Reading text.
++++++++++

# Clean your Co2 diffuser



## AnhBui (12 Feb 2017)

After a period of time in use you will see algae is developing on your Co2 diffuser. This will prevent Co2 from being dissolved in your tank water. Below are my steps to clean Co2 diffuser

1. Take your diffuser out
2. Dissemble it
3. Take ceramic out
4. Soak ceramic in H202 (Hydrogen peroxide) at least 8 hours
5. Gently brush dead algae off
6. Let the ceramic dry naturally in another 8 hours or
7. Bake it oven in 5 minutes at lowest mode
8. Take ceramic out and wait until it's cool
8. Assemble your diffuser


----------



## three-fingers (12 Feb 2017)

I just soak in Tesco value thin bleach until clean (less than 24hours) then soak in water heavily treated with dechlorinator.  I would always have a spare diffuser so I could immediately swap out for a clean one.

Is there any reason to use H2O2 or bake? Unfamiliar with this method, seems like more time/energy.


----------



## AnhBui (12 Feb 2017)

H2O2 to kill algae. Bake it to speed up drying process. Ime assemble it while ceramic is wet you will have to wait hours to see it bubbling again


Sent from my iPad using Tapatalk


----------



## three-fingers (12 Feb 2017)

Bleach will kill algae too and is cheaper/easier to buy than H2O, for me anyway. Bleach is like 30p for 2 litres, H202 a couple of £ for a few hundred ml - the same price as a cheap eBay diffuser. 

If your stuck with just one diffuser, your method seems nice and efficient. If you have two diffusers though, you can just swap them straight away without bothering to scrub or bake anything, with no CO2 drop in the meantime .


----------



## AnhBui (12 Feb 2017)

I got spare. H2O2 is cheap in my country  and it's safer imo. It costs me only 8hours and 5 minutes in total


Sent from my iPad using Tapatalk


----------

++++++++++

Supplied material.
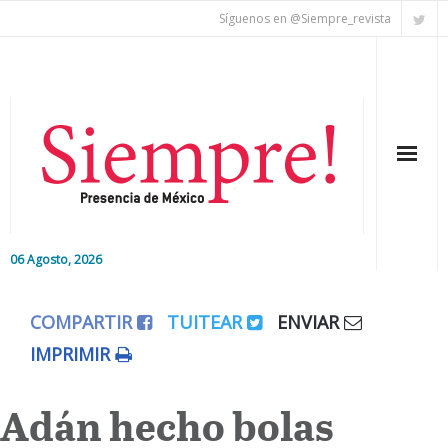
Síguenos en @Siempre_revista
06 Agosto, 2026
Inicio
COMPARTIR
TUITEAR
ENVIAR
Editorial
IMPRIMIR
Nacional
Adán hecho bolas
Colaboradores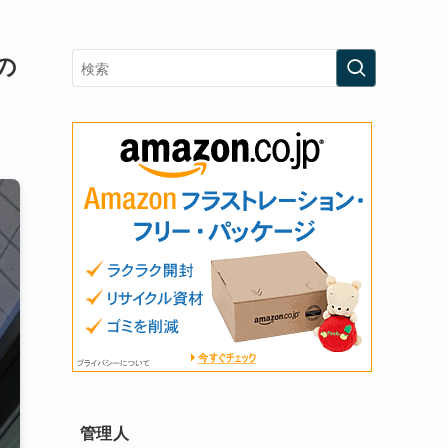
の
管理人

++++++++++

Required action.
From the forum thread on cleaning a CO2 diffuser, reproduce everything from "If your stuck" down to "the meantime .".

Reply.
If your stuck with just one diffuser, your method seems nice and efficient. If you have two diffusers though, you can just swap them straight away without bothering to scrub or bake anything, with no CO2 drop in the meantime .